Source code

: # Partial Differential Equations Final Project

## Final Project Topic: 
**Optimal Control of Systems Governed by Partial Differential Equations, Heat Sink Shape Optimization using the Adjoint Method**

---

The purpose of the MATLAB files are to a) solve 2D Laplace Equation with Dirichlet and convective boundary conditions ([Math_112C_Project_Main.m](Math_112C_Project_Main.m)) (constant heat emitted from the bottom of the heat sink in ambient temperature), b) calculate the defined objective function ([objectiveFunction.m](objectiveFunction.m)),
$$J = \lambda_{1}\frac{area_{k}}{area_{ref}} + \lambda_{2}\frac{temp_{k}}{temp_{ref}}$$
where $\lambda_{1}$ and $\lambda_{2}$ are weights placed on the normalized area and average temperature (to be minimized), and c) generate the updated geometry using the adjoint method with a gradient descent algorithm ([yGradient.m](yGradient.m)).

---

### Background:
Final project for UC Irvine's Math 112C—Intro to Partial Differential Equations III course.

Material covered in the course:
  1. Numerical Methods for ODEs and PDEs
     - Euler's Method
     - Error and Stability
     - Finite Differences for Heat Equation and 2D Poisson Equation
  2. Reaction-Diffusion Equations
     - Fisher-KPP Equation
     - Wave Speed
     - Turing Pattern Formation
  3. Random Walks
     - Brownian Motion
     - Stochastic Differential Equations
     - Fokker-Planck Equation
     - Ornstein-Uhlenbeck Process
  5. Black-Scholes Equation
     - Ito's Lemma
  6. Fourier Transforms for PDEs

++++++

### WHAT YOU NEED TO DO
Word for word and line for line, give the material again.

### ANSWER BELOW
Source code

: # Partial Differential Equations Final Project

## Final Project Topic: 
**Optimal Control of Systems Governed by Partial Differential Equations, Heat Sink Shape Optimization using the Adjoint Method**

---

The purpose of the MATLAB files are to a) solve 2D Laplace Equation with Dirichlet and convective boundary conditions ([Math_112C_Project_Main.m](Math_112C_Project_Main.m)) (constant heat emitted from the bottom of the heat sink in ambient temperature), b) calculate the defined objective function ([objectiveFunction.m](objectiveFunction.m)),
$$J = \lambda_{1}\frac{area_{k}}{area_{ref}} + \lambda_{2}\frac{temp_{k}}{temp_{ref}}$$
where $\lambda_{1}$ and $\lambda_{2}$ are weights placed on the normalized area and average temperature (to be minimized), and c) generate the updated geometry using the adjoint method with a gradient descent algorithm ([yGradient.m](yGradient.m)).

---

### Background:
Final project for UC Irvine's Math 112C—Intro to Partial Differential Equations III course.

Material covered in the course:
  1. Numerical Methods for ODEs and PDEs
     - Euler's Method
     - Error and Stability
     - Finite Differences for Heat Equation and 2D Poisson Equation
  2. Reaction-Diffusion Equations
     - Fisher-KPP Equation
     - Wave Speed
     - Turing Pattern Formation
  3. Random Walks
     - Brownian Motion
     - Stochastic Differential Equations
     - Fokker-Planck Equation
     - Ornstein-Uhlenbeck Process
  5. Black-Scholes Equation
     - Ito's Lemma
  6. Fourier Transforms for PDEs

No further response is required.